Kansas, Washington Take Aim at Wind Turbine Lights
As wind turbines become increasingly common sights on the global landscape, concerns have emerged about their impact on wildlife and human health. One issue that has arisen is light pollution. Light abatement or mitigation has become an important concern for the wind industry, as it seeks to address these concerns and reduce its impact on the environment and communities. In some cases, this is being driven by legislation. In April, a bill in Washington state for light mitigation of wind turbines was on its way to the governor after passing through the state's Senate and House, while in Kansas, the governor signed a bill requiring developers to install light mitigation technology on new and existing windfarms if approved by the U.S. Federal Aviation Administration (FAA).
Light pollution from wind turbines typically takes two forms: blade flicker and nighttime lighting. Blade flicker occurs when the rotating blades of the turbine pass in front of the sun, creating a strobe-like effect that can be disorienting and dangerous for wildlife and people. Nighttime lighting makes the turbines visible to aircraft but can also cause disturbance to local communities and disrupt natural ecosystems. The bills in both Kansas and Washington take aim at the use of nighttime lighting.
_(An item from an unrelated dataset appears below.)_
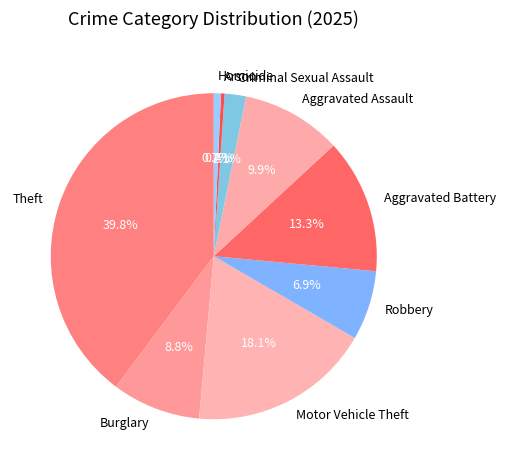

To the nearest percent, what percentage of the pie is Criminal Sexual Assault?

2%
To address these concerns, wind turbine manufacturers have developed a range of light abatement technologies that aim to reduce the impact of turbine lighting on the environment and communities. One approach is to use sensors and computer systems to automatically adjust the lighting of the turbines based on ambient light conditions, minimizing their impact while maintaining visibility for safety. This approach is known as adaptive lighting and has been implemented on some wind turbines.
Another approach is to use specialized lighting that is less intrusive and less harmful to wildlife. This can include amber-colored lighting that is less attractive to insects and other nocturnal wildlife, as well as low-intensity lighting that is less disruptive to nearby communities. Such lighting solutions have been found to be effective in reducing the negative impacts of nighttime lighting on the environment.
The Kansas and Washington bills are geared toward installing aircraft detection lighting systems that rely on radar to turn the lights on if an aircraft is detected and turn them off after it has passed.
At the time of writing, the light mitigation bill was on Washington Governor Jay Inslee's (D) desk to be signed into law. If he does so, the law would take effect for new windfarms with five or more turbines in July, while older windfarms must install the lighting systems by 2028.
If the bill becomes law, examples of projects that could be affected by the new legislation include Scout Clean Energy LLC's (Boulder, Colorado) Horse Heaven wind project. As planned, the windfarm would include 248 turbines to achieve a nameplate generating capacity of 350 megawatts (MW). Construction is set to begin in 2024 and expected to begin completed by the end of the year. Subscribers to Industrial Info's Global Market Intelligence (GMI) Power Project Database can click here for the full report.
The U.S. Midwest is a hotspot for windfarms, and Kansas boasts no less than 4,000 turbines in operation, according to regional news media. Kansas Governor Laura Kelly (D) signed the Kansas turbine lighting-mitigation bill into law in mid-April. The law requires that starting July 1, developers of windfarms with at least five turbines must apply to the FAA for approval to use a mitigation technology that complies with the agency's regulations. If approved, they would have 24 months to install it.
The law functions a bit differently for the state's operational windfarms. Starting July 1, 2026, windfarm owners and operators must apply to the FAA within six months of signing a new power offtake agreement. Because this could potentially mean a decade or more of waiting for light-mitigation technologies to be installed at existing windfarms, the law includes a provision allowing counties to use bonds to help pay for the technology earlier than the law would require.
Several windfarms are proposed to begin construction in Kansas after the July 1 date. Among them is Enel Green Power North America's (Andover, Massachusetts) Skyview Development Windfarm near Concordia. The facility would use 60 wind turbines to achieve a nameplate generating capacity of 180 MW. Construction is set to begin next year and be completed in 2025. Subscribers can learn more by viewing the project report.
While blade flicker during the day appears to be a less pressing concern, manufacturers are taking note by experimenting with blade design that reduces the flicker effect. By altering the shape or angle of the blades, the strobe effect can be reduced or even eliminated.
While light abatement technologies have shown promise in addressing the concerns of light pollution from wind turbines, there is still much work to be done. The wind industry will need to continue to invest in research and development to refine these technologies and make them more effective. Legislation, such as that passed by Kansas, Washington and other states, may be a significant driver in these developments.